The Quakers just love playing extra baseball.
Ahead of this weekend’s series at Harvard, Penn baseball beat Villanova 2-1 after a walk-off single from junior catcher Matt O’Neill in the bottom of the 11th inning. This marks the third consecutive game in which Penn (7-15-1, 2-3-1 Ivy) has played 11 innings of baseball.
Although the Red and Blue won Wednesday’s game off of a clutch base hit, this contest was truly a pitcher’s duel.
Freshman first baseman Brendan Bean made his first career start on the mound, and he did not disappoint. The left-hander from North Wildwood, N. J. pitched three perfect innings in his debut, giving up no runs, no hits, and no walks. He also struck out seven of the nine batters he faced in what was a spectacular performance.

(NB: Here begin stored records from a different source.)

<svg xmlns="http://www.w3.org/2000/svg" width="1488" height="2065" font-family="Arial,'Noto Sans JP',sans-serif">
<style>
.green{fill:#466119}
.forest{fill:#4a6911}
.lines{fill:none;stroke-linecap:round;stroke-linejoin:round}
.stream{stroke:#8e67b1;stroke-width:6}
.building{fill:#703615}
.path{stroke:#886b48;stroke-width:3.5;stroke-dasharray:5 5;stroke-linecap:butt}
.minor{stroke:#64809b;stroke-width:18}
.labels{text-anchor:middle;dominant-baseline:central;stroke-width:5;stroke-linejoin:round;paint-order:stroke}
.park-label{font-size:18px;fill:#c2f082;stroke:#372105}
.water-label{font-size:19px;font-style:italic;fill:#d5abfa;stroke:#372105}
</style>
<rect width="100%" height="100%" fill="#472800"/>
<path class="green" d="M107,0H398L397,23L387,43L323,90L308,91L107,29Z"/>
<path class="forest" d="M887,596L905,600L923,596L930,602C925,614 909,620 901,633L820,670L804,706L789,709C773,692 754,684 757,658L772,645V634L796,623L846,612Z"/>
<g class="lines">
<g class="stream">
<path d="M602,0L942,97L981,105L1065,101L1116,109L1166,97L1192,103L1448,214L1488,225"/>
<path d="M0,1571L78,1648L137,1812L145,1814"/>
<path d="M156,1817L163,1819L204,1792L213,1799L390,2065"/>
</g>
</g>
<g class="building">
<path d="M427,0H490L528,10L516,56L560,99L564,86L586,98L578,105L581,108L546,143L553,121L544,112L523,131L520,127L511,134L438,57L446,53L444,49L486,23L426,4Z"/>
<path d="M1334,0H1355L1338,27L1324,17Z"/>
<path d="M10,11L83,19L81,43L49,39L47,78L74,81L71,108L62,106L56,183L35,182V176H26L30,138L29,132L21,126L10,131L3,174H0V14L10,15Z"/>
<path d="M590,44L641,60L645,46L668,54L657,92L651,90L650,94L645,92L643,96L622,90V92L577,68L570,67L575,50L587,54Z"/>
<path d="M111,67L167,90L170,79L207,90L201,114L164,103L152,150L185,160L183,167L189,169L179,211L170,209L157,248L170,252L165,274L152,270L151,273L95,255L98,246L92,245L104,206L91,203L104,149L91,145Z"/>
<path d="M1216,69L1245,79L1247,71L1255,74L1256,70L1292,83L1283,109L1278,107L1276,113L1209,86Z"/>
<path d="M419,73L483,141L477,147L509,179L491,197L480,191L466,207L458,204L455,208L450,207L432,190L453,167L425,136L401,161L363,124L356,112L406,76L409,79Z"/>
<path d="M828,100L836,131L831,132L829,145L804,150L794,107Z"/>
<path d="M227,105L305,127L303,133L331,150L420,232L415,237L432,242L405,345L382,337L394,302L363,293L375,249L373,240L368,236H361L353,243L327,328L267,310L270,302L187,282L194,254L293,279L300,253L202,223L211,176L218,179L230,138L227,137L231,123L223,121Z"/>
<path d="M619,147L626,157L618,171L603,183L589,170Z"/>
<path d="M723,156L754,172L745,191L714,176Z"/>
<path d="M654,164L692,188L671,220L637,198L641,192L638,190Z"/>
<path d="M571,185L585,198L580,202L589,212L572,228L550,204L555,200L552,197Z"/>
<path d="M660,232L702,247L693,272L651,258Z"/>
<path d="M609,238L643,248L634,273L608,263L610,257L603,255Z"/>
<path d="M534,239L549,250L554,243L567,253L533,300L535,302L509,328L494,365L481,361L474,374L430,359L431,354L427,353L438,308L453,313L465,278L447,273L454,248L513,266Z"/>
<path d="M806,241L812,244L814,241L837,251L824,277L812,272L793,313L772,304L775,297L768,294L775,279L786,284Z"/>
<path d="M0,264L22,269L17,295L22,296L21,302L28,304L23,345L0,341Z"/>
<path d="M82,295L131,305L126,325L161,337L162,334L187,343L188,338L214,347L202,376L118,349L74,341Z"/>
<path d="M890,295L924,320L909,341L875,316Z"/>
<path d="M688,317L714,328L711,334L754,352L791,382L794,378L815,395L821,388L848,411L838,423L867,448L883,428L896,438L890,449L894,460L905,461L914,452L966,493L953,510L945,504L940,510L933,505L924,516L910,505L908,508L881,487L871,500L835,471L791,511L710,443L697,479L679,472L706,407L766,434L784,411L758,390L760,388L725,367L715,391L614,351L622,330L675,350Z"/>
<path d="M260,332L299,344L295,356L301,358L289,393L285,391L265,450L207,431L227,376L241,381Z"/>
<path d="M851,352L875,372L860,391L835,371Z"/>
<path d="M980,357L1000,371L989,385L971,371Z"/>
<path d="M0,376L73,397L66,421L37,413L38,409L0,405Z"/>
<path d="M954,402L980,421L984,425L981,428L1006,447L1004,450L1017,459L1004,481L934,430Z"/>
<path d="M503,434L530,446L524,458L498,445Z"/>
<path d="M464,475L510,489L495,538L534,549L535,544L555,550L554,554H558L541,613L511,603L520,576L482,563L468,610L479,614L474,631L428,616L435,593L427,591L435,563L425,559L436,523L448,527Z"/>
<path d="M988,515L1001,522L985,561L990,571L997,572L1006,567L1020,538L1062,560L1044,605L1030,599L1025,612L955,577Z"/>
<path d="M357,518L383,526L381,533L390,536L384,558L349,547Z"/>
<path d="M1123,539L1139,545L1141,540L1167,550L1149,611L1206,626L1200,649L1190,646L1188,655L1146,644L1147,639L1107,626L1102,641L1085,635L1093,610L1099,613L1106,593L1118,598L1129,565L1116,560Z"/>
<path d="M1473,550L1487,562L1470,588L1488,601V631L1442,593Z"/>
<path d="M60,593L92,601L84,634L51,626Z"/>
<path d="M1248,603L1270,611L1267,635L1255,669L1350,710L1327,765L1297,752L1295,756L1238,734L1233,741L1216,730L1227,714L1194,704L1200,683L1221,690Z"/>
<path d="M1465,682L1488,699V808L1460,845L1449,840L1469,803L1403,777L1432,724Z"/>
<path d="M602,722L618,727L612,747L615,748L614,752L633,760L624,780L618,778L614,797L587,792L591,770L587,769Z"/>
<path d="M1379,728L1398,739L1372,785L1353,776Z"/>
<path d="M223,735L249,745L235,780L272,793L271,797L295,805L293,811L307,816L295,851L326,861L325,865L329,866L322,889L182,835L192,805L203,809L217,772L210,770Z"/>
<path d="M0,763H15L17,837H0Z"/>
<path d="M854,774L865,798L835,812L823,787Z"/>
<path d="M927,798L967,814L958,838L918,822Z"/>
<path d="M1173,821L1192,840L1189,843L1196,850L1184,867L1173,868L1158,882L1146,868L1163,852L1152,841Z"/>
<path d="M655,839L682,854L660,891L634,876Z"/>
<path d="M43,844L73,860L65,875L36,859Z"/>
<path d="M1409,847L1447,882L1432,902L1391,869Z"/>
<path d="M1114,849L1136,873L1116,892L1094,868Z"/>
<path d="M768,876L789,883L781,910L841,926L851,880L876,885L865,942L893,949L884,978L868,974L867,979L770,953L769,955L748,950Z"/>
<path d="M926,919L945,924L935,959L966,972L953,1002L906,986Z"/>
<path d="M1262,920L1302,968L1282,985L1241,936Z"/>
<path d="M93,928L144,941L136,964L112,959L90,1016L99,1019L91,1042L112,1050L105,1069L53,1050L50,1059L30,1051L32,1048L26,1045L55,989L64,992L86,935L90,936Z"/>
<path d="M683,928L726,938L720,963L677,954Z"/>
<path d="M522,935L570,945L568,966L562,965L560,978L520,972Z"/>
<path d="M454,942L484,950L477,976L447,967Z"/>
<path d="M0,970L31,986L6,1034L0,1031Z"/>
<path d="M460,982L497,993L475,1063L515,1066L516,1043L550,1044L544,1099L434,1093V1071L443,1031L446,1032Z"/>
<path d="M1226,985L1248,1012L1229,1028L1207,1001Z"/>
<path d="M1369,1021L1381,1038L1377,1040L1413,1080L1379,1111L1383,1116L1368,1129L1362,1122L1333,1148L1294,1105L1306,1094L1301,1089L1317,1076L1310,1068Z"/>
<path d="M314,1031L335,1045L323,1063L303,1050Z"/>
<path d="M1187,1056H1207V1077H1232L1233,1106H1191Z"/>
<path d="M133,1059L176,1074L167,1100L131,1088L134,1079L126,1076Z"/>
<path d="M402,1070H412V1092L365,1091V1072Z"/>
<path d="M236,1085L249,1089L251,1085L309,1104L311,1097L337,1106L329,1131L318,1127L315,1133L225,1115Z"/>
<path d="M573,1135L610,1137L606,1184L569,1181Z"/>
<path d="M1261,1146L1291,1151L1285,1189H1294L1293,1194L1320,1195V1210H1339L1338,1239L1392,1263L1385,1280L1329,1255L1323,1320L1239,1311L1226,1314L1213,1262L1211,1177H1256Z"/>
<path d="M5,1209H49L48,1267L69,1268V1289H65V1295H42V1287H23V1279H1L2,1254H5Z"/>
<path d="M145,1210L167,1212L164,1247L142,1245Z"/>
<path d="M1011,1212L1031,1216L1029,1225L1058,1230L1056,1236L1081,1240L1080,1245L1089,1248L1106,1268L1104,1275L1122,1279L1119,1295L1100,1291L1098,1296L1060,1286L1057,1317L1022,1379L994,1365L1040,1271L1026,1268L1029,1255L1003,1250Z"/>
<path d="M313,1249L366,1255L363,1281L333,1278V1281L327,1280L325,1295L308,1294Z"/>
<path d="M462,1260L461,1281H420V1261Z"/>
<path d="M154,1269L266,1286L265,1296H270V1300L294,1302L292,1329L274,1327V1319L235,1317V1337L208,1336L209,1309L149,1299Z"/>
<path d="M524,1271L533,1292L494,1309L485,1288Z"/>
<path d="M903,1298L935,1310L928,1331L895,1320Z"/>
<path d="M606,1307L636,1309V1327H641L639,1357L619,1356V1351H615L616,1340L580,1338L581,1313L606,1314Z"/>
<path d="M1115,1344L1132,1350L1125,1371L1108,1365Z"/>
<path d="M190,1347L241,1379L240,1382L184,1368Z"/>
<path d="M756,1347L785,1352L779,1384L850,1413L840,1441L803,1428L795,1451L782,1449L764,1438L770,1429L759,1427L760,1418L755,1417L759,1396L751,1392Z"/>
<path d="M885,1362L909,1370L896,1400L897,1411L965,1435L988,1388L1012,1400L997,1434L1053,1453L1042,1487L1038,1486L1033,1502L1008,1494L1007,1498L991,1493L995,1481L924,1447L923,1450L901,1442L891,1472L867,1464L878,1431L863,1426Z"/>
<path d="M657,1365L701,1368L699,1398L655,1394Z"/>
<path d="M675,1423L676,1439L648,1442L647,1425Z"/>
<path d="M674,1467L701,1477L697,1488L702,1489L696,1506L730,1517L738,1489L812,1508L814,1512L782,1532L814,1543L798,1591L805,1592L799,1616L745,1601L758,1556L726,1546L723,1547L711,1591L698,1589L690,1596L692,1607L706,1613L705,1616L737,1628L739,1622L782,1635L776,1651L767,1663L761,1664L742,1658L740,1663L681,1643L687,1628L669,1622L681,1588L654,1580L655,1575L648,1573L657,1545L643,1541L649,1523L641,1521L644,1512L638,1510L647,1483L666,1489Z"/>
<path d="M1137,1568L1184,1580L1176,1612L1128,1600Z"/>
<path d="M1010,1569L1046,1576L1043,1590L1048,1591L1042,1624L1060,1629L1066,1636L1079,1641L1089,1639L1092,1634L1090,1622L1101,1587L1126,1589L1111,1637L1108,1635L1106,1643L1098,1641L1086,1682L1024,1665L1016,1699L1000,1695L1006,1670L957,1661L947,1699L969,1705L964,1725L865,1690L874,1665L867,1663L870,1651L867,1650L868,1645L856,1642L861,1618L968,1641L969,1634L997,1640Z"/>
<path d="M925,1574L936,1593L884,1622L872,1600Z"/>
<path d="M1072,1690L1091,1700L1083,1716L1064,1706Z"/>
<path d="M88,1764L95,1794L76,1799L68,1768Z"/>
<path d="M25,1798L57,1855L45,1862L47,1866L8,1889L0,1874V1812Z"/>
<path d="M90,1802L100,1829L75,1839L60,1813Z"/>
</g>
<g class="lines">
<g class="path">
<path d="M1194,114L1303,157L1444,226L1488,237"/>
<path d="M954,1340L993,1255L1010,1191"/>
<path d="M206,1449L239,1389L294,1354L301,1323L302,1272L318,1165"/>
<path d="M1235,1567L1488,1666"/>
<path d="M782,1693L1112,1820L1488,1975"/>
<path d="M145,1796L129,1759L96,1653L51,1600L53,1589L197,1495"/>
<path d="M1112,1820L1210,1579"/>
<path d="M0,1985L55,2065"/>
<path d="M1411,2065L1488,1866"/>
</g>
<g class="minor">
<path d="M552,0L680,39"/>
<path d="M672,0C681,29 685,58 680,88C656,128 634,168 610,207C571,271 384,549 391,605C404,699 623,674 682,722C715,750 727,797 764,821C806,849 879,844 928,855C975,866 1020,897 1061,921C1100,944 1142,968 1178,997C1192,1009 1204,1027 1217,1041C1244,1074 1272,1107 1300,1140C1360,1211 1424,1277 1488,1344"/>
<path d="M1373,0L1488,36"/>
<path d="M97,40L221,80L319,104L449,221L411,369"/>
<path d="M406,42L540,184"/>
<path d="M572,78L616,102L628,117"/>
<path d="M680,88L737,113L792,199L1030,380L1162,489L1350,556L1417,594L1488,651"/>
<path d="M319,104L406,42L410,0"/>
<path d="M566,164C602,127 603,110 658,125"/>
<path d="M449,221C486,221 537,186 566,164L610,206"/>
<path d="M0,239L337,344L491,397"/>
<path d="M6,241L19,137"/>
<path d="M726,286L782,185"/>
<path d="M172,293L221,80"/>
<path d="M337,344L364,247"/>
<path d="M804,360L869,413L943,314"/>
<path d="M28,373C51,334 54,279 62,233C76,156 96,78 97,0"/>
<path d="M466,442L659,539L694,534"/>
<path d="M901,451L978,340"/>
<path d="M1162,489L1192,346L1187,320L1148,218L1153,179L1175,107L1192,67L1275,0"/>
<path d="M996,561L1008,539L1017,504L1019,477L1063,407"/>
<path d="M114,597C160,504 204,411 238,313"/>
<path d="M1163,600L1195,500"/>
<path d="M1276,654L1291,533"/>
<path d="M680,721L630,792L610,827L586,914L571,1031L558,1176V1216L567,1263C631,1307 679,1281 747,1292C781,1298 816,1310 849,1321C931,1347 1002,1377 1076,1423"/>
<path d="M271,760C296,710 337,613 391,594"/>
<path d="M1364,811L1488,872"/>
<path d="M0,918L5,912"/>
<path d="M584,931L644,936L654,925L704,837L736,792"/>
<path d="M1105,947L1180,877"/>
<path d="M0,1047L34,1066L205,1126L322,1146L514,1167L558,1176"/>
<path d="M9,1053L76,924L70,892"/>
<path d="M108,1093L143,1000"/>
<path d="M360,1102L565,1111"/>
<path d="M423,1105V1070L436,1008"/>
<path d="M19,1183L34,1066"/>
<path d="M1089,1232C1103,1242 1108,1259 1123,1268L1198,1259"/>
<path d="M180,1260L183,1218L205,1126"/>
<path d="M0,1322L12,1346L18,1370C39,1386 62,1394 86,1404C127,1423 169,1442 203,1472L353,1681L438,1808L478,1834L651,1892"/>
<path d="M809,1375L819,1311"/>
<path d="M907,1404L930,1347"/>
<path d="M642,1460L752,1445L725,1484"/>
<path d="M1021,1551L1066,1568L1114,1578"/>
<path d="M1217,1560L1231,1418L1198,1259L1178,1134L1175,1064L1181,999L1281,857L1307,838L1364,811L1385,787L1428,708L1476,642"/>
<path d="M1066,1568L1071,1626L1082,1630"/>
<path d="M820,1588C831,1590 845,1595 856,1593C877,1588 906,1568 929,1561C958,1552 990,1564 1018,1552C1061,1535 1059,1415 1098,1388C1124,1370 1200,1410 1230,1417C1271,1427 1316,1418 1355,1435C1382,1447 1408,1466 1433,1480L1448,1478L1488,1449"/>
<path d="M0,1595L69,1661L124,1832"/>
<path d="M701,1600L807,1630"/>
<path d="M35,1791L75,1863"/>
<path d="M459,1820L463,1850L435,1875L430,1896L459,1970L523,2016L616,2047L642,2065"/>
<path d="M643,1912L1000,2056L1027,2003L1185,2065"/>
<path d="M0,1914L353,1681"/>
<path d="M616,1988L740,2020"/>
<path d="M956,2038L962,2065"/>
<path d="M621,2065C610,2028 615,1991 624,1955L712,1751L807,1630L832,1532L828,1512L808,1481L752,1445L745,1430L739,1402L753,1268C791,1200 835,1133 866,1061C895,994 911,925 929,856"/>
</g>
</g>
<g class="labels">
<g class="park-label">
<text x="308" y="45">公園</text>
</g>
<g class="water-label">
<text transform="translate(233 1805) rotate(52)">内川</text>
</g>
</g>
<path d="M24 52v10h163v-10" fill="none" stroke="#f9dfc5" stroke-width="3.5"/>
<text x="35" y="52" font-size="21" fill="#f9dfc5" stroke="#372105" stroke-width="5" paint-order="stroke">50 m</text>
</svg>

The bullpen had a tough act to follow, but like Bean, the rest of Penn's pitchers were on their A game. In all, eight different pitchers took the hill for the Red and Blue. All told, the group allowed just one run, which was unearned, striking out 18 batters in the process.
“Anytime you get that many guys in a game making all those contributions, you know all those arms, it’s always a good thing,” coach John Yurkow said. “You know, we’re gonna need them down the stretch, and we’re starting to get some guys in these roles where we can match-up a little bit, which you’re gonna need to do when there are nine inning games all the time.”
As solid as the pitching rotation was on Wednesday afternoon, the Quakers couldn’t get their own bats going for much of the game. Villanova’s starting pitcher, Jonathan Rosero, put in six solid innings of work, allowing just one run, which came in the fourth inning when senior designated hitter Daniel Halevy drove in sophomore second baseman Chris Adams to take a 1-0 lead.
The next Penn run came off of O’Neill’s walk-off in the 11th, which plated freshman left fielder Eduardo Malinowski to win the ballgame.
Two and a half innings before that, the Quakers were just a strike away from ending the game and shutting out the Wildcats in the ninth frame. Villanova (5-15) loaded the bases with a single, an error, a sacrifice bunt, and a walk. Penn’s left-handed pitcher Jacob Sadowitz had a 2-2 count with two outs against Villanova’s Chris Rotondo, and the Wildcats’ freshman infielder hit an infield single to tie the game.
Just like last weekend, though, the Red and Blue thrived in extra innings and notched the walk-off win, this time on Villanova’s own home field.
While this was a consolation game in the Liberty Bell Classic, it could prove to be a nice confidence builder as Penn heads into the heart of its conference schedule.
Harvard (9-13, 1-2) awaits the Quakers, as the two squads will square off in a three-game set in Cambridge this weekend.
The Crimson won one of three games at Columbia this past weekend after going 8-11 in non-conference play to start the season. Outfielders Ben Skinner and Austin Black have been the most consistent hitters for Harvard so far this season. Skinner, a junior, has a .317 batting average and a .429 on-base percentage. The senior Black is hitting .317 with a .462 slugging percentage and two home runs.
The battle between these two hitters, along with the rest of the Harvard batting order, and Penn’s pitching rotation will be a compelling one. Penn will likely start senior Gabe Kleiman and sophomore Mitchell Holcomb in the first two games, while also relying on a bullpen that was terrific in Wednesday’s victory.
“[The series] is gonna come down to starting pitching,” Yurkow said. “We need to get some quality starts; obviously, we’ll be on the road…[Harvard] is playing okay this year. They’ve got a couple of pretty good arms, and they have some guys that can swing it.”
Both Harvard and Penn sit at the middle to bottom of the Ivy League pack. Thus, even though it is relatively early in the season, this series is an important one in terms of gaining ground on Yale and Columbia, who are at the top of the Ivy standings.
So far this year, the Quakers have been inconsistent. They’ve shown flashes of greatness both at the plate and in the field, and on Wednesday, the pitching staff had perhaps its best performance of season. Now would be a great time for the them to put it all together.